Нас приучали не только к определенному строю мысли, но и к определенному языку (немецкие коммунисты называли его в шутку «партийно-китайским»), для непосвященных ужасному, что особенно ощущалось, когда слышал переводы советских статей и политических документов на иностранный язык.
Ну и вдобавок мы, включая даже людей моего положения (депутат Верховного Совета СССР, член ЦК КПСС, человек, привлекавшийся к выполнению заданий руководства), об очень многих вещах, относящихся как к внутренним делам, так и к внешним, просто не знали (подозреваю, что и люди куда более высокого положения). Так, например, я не знал истинного состояния дел ни с военным бюджетом, ни с ядерными вооружениями, ни с соотношением сил в мире или в Европе. Ни на одно заседание высшего руководства, где обсуждались такого рода вопросы, ни меня, ни других специалистов-политологов не приглашали. В секрете держались и наши позиции на переговорах по разоружению, хотя нам поручали их защищать и на встречах с парламентариями, и в публичных выступлениях. Так что приходилось полагаться преимущественно на западную печать, к которой мы были приучены относиться с недоверием, но которая, увы, как потом мы убедились, часто оказывалась права.

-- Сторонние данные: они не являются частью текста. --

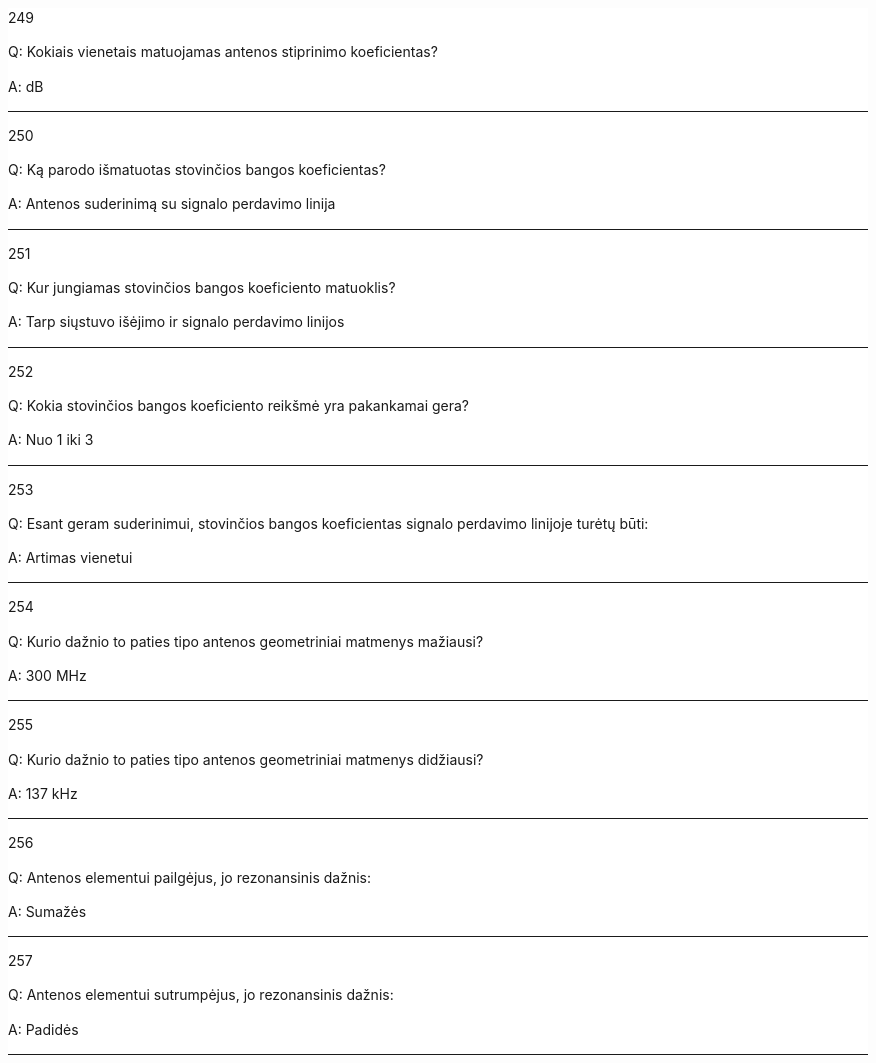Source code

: 249

Q: Kokiais vienetais matuojamas antenos stiprinimo koeficientas?

A: dB

---
250

Q: Ką parodo išmatuotas stovinčios bangos koeficientas?

A: Antenos suderinimą su signalo perdavimo linija

---
251

Q: Kur jungiamas stovinčios bangos koeficiento matuoklis?

A: Tarp siųstuvo išėjimo ir signalo perdavimo linijos

---
252

Q: Kokia stovinčios bangos koeficiento reikšmė yra pakankamai gera?

A: Nuo 1 iki 3

---
253

Q: Esant geram suderinimui, stovinčios bangos koeficientas signalo perdavimo linijoje turėtų būti:

A: Artimas vienetui

---
254

Q: Kurio dažnio to paties tipo antenos geometriniai matmenys mažiausi?

A: 300 MHz

---
255

Q: Kurio dažnio to paties tipo antenos geometriniai matmenys didžiausi?

A: 137 kHz

---
256

Q: Antenos elementui pailgėjus, jo rezonansinis dažnis:

A: Sumažės

---
257

Q: Antenos elementui sutrumpėjus, jo rezonansinis dažnis:

A: Padidės

---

Так что помимо ошибок и неспособности достаточно быстро вырваться за рамки стереотипов в представлениях и даже в языке была и элементарная неосведомленность, сбивающая с толку, делающая бессильным даже самого проницательного исследователя. И просто смешно, когда сейчас меня и многих моих коллег упрекают: почему вы раньше писали о том, что есть, скажем, в Европе равновесие, а сейчас возмущаетесь тем, что у СССР намного больше оружия, чем у Запада? Когда вы, мол, говорили правду? А я хотел бы ответить на это: «А когда нам говорили правду? И говорят ли ее сейчас?»
Хотя одно должен еще раз сказать со всей решительностью и категоричностью: вредных, способных нанести ущерб стране советов я не давал и в самые тяжкие времена. И к настроениям начальства, внося предложения и рекомендации, не прислушивался, выводы под них не подгонял.
Не очень легко назвать высшие точки, моменты торжества прогресса в послесталинской истории нашего общества. Были периоды экономического подъема и успехов, к сожалению недолгие, но с ними не всегда совпадали циклы политического и духовного подъема. И наоборот – на моменты политического подъема не всегда приходились синхронно пики в развитии экономики.
Но вот период заметного упадка во всех этих областях вместе назвать можно. Это была вторая половина семидесятых – начало восьмидесятых годов.